WHAT’S IT ABOUT?
Sergeant Brandon King (Ryan Phillippe) leads his squad home from a tour of duty in Iraq, to a pomp-filled heroes’ welcome, in Texas.
He celebrates his return to civilian life with fellow company members Tommy (Joseph Gordon-Levitt), Steve (Channing Tatum) and Steve’s fiancée – and Brandon’s old flame – Michele (Abbie Cornish).
But even as they are considering their futures, Brandon is told he has to go straight back to Iraq.
He’s thrown into turmoil – he can’t go back – he’s had enough – but there’s hardly any support for returning soldiers – and obviously none at all for those who go AWOL, for that’s the route Brandon ends up taking.
The waters are further muddied when Steve comes looking for Brandon and finds that his own fiancée is helping him hide from the authorities.
WHAT’S IT LIKE?
It’s been a long wait for Kimberly Peirce’s follow-up to the Oscar-winning Boys Don’t Cry, and again she’s delivered a powerful drama – this time a study not just of the effect war has on the soldiers in the field, but also the way they’re treated when they get home.
It’s the latest in an ever-growing list of films examining the roles of American soldiers, who’ve been fighting in Iraq – and looking at the lasting effects of their experiences.

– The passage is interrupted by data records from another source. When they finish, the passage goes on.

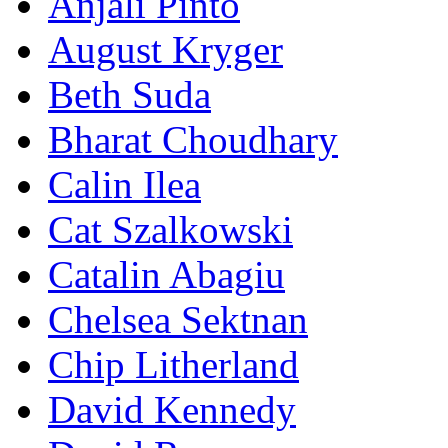
Anjali Pinto
August Kryger
Beth Suda
Bharat Choudhary
Calin Ilea
Cat Szalkowski
Catalin Abagiu
Chelsea Sektnan
Chip Litherland
David Kennedy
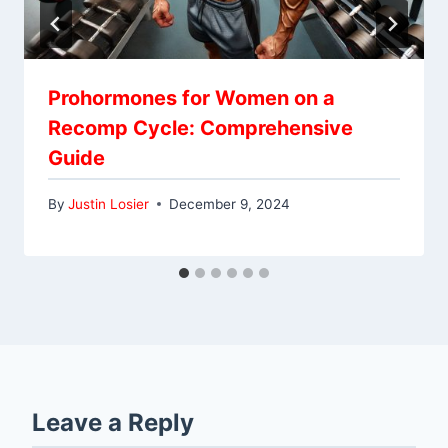
Prohormones for Women on a
Recomp Cycle: Comprehensive
Guide
By
Justin Losier
December 9, 2024
Leave a Reply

The film touches on many areas – the aftermath of war, the battle against the authorities, honour, love rivalries – on each one pushing the boundaries and becoming just a little overwrought.
Ryan Phillippe puts his heart into it but is perhaps a little too single-minded – Channing Tatum gives perhaps the most mature and complex performance of the piece.
It’s a brave, fresh attempt to study a familiar subject, with a necessarily bleak and raw feel, but it leaves you feeling emotionally drained, without giving you a sense that you’ve learned much or grown as a result of sharing their experiences.